In the Munich Olympic year, the scream was more of a moan. By 1972 his personal best for the mile was down to 3:58.4. At the Trials, Macdonald ran strongly in all his races, but despite the fastest last lap of his life in the 1,500-meter finals, he could not match the finishing speed of Jim Ryun, Dave Wottle and three others and finished sixth. Nevertheless, he toured Europe that summer and even showed up in the Olympic Village with a superbly forged pass. In 1973 Macdonald began medical school at the University of Hawaii. "By that time I figured I was a marathoner simply because it seemed to be my one opportunity to continue running," he says. "My right Achilles tendon [noticeably thicker than his left because of scar tissue] was being affected by work on the track." Macdonald won the Honolulu marathon that year in a modest 2:28, but the following spring the tendon needed surgery.
He recuperated in a shack in overgrown Palolo Valley behind Honolulu, a dwelling which began life as a bamboo pole between a couple of trees with a plastic sheet thrown over it. "Then it gradually grew up with layers of window frames and storm doors that we'd move around according to the direction of the rain," he says. "Still, it was only the size of a small living room and wouldn't pass any conceivable health code, what with the centipedes and mosquitoes." Macdonald tells of all this with the horrifying zest of a survivor, and, in fact, 1974-75 certainly was the nadir of his running life. "Yeah, I guess it was awful, slogging in my cast through the mud, fighting the cockroaches for possession of my medical books."

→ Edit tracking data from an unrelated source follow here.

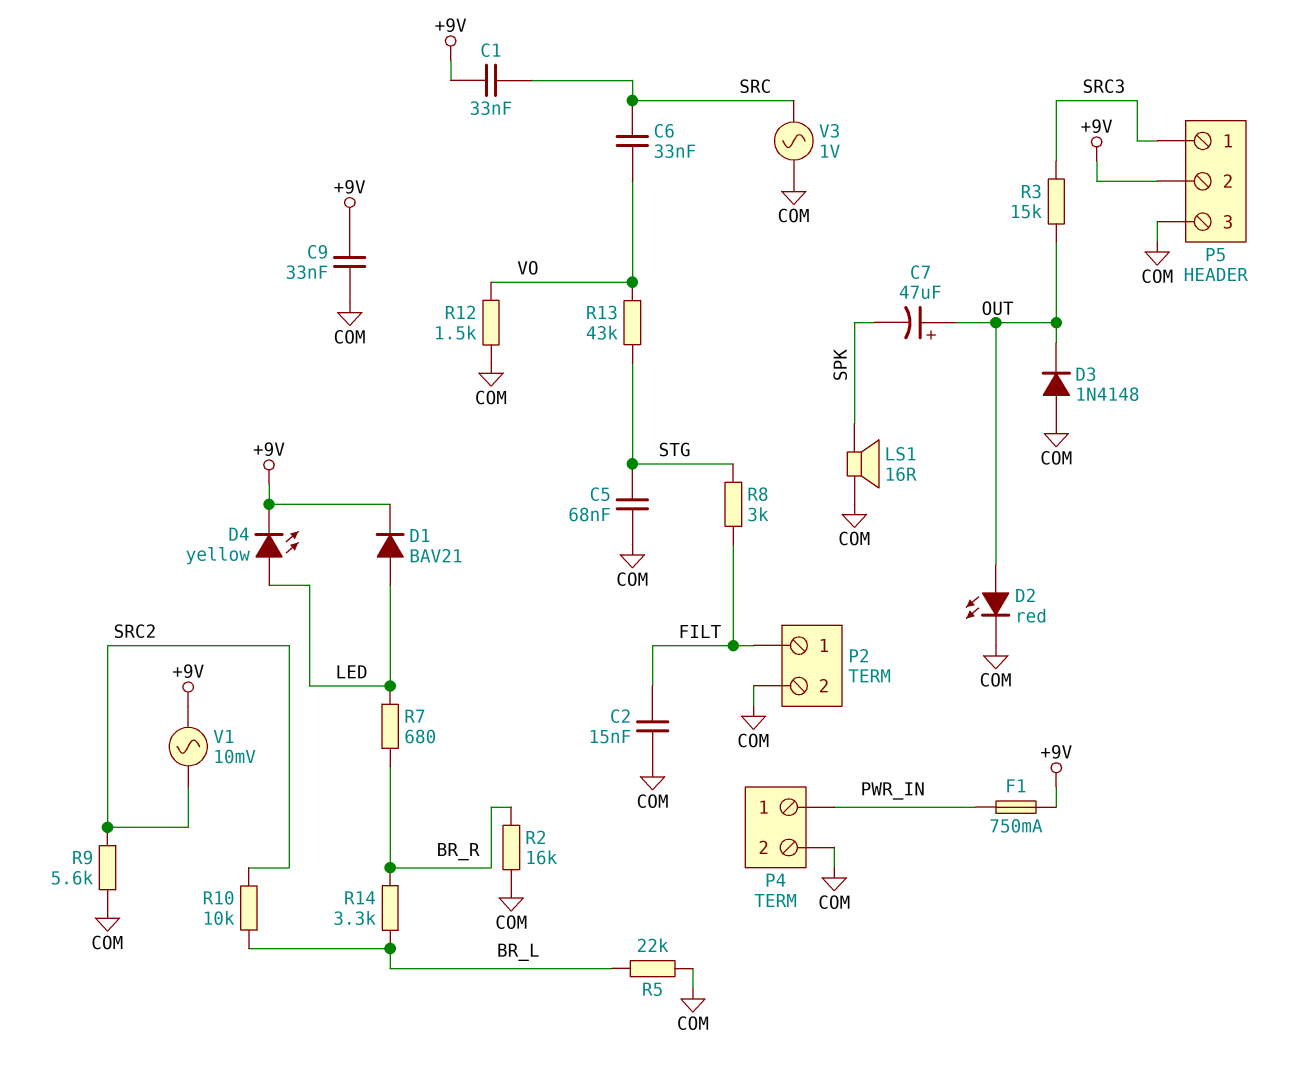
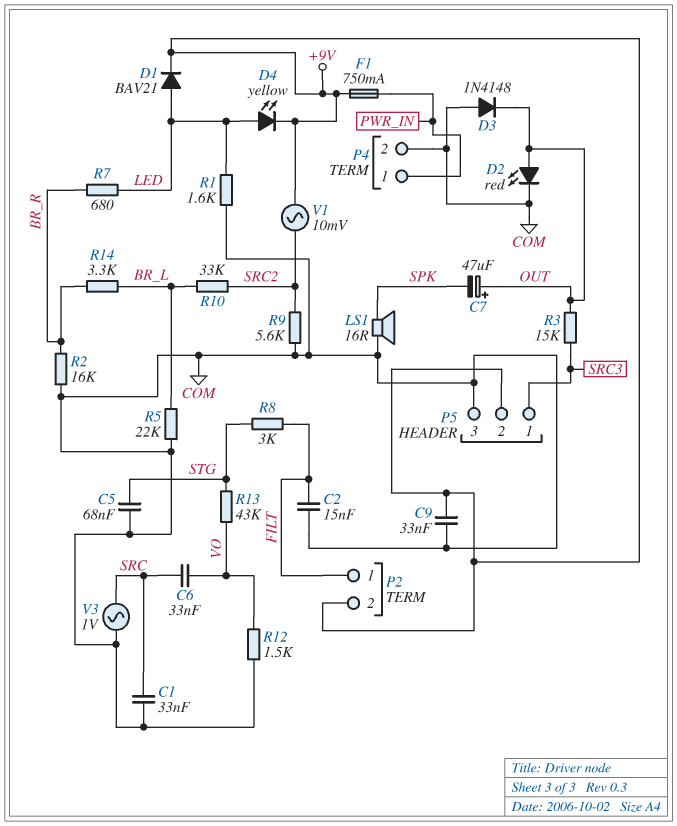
C1: 33nF (+9V, SRC) -> 33nF (COM, SRC)
P2 pin 2: COM -> +9V
R1: none -> 1.6k (COM, LED)
R10: 10k (BR_L, SRC2) -> 33k (BR_L, SRC2)

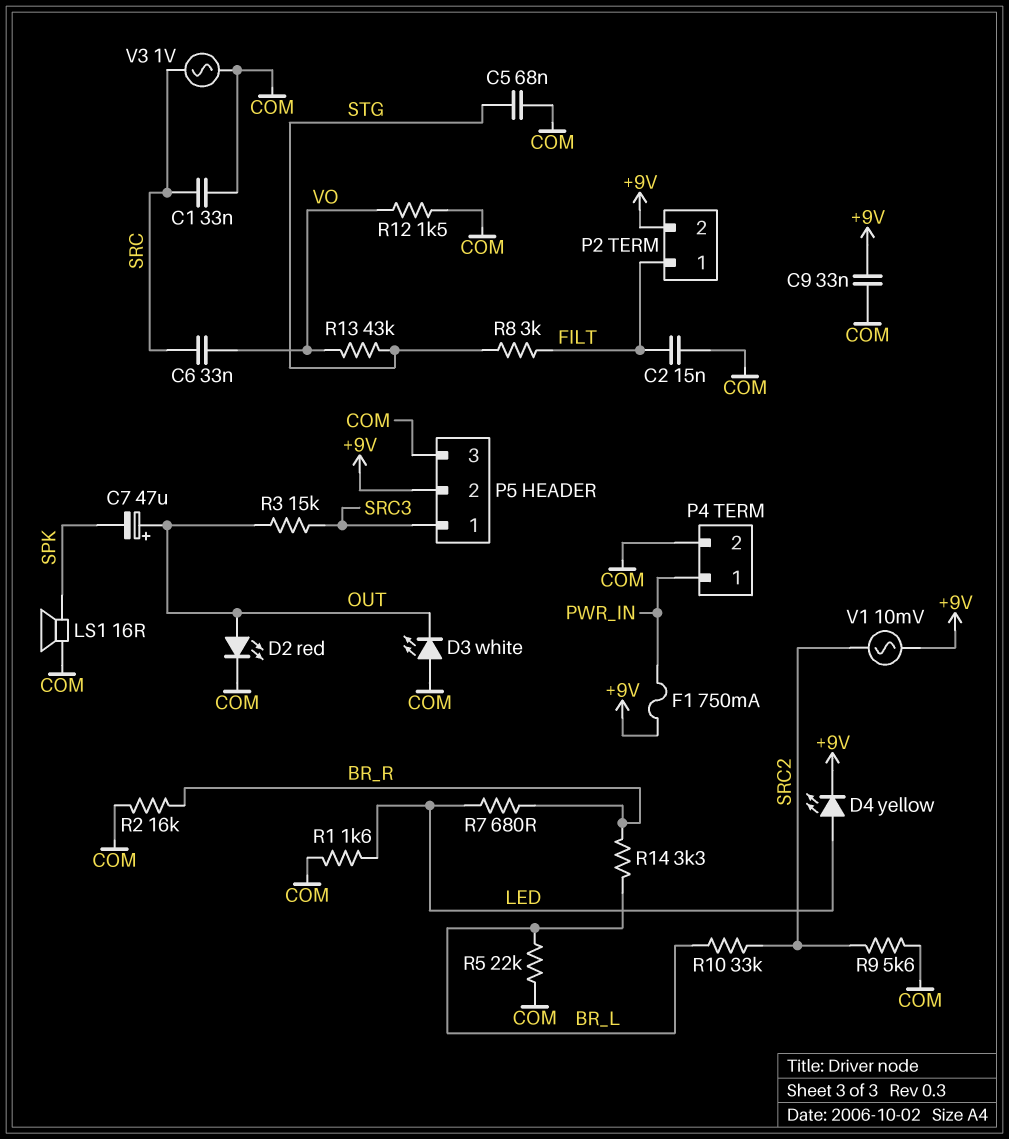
D1: diode BAV21 (A LED, K +9V) -> none
D3: diode 1N4148 (A COM, K OUT) -> LED white (A COM, K OUT)

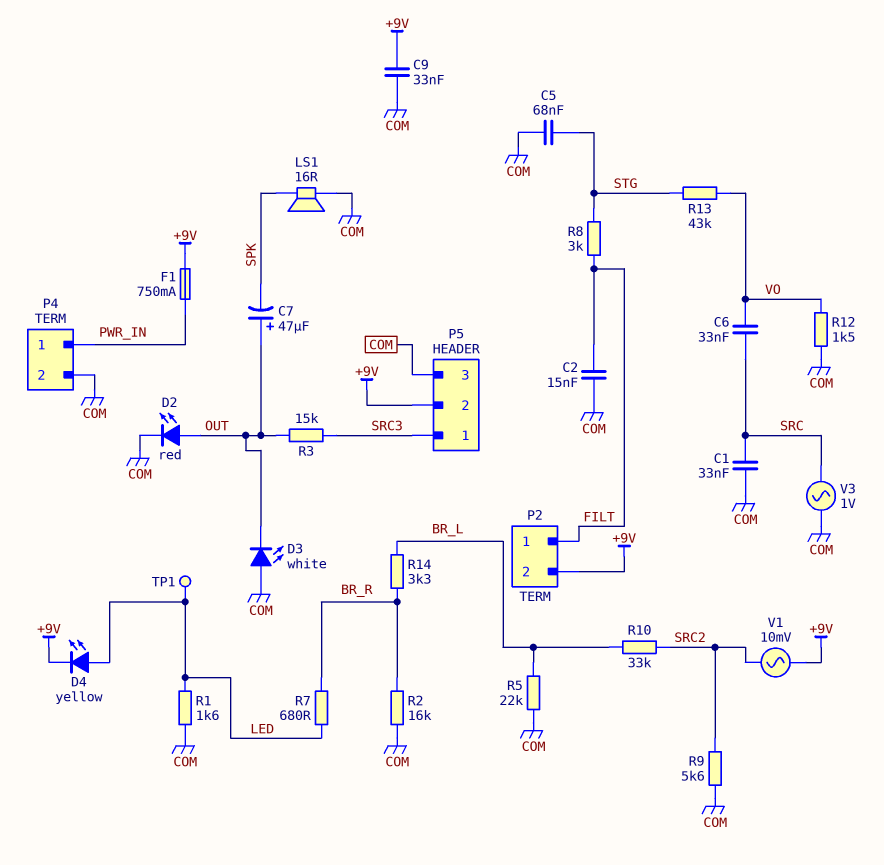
TP1: none -> test point (LED)

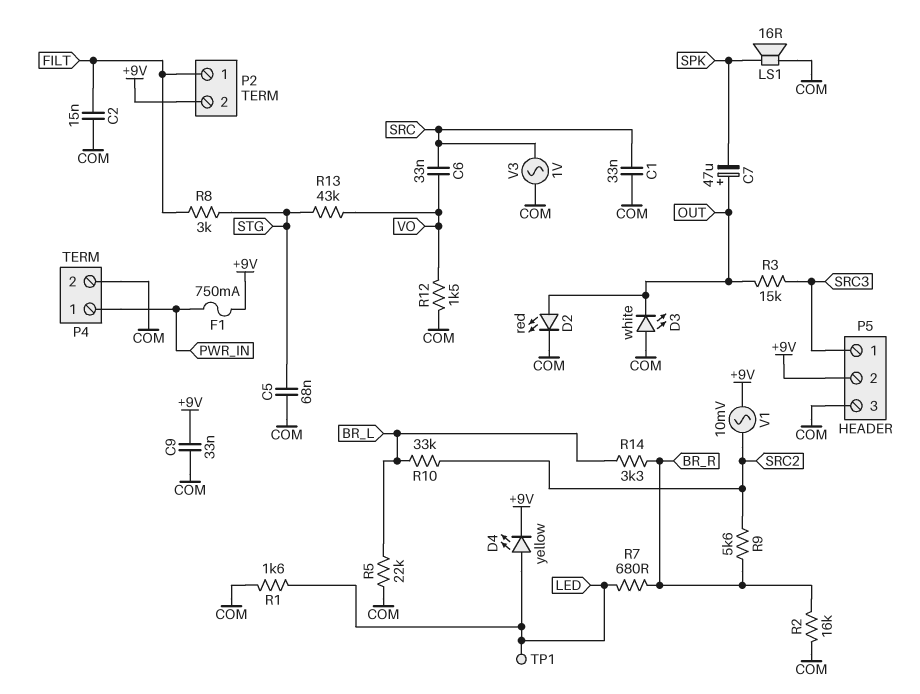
R9: 5.6k (COM, SRC2) -> 5.6k (BR_R, SRC2)

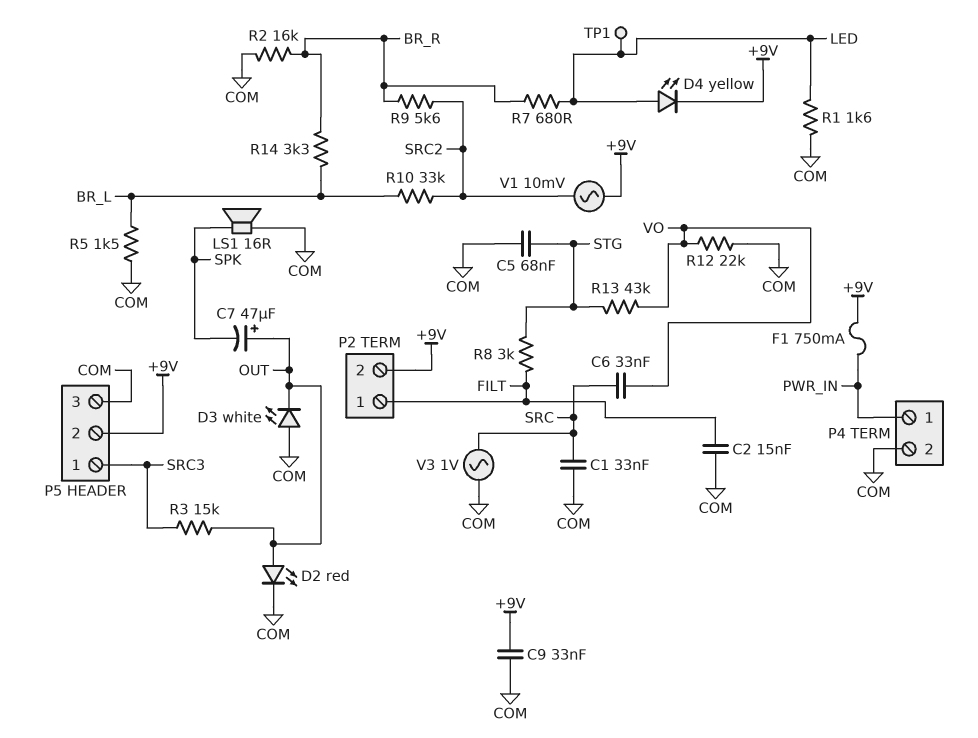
R5: 22k (BR_L, COM) -> 1.5k (BR_L, COM)
R12: 1.5k (COM, VO) -> 22k (COM, VO)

Eventually, Macdonald began to jog and then run again, somehow wedging in the time amid his studies. He now confides the lesson of his experience in combining training and medical school: "It can't be done." Pressed, he allows that if one is a distance runner who seldom needs a track or weight room, one might have a chance, although "there is a rather primal conflict between sleeping and not sleeping." Never a lengthy trainer—70 miles per week suits him nicely, while Shorter often does twice that—Macdonald napped every day in the medical library of his assigned hospital, snoring beside the bemused physicians. "When I enter my internship and residency, I'll have to cut way back," he says. Until then, however, Macdonald has been able to take some time away from school to run. Thus, he arrived at the summer of '76 in unusual condition: sound and fit.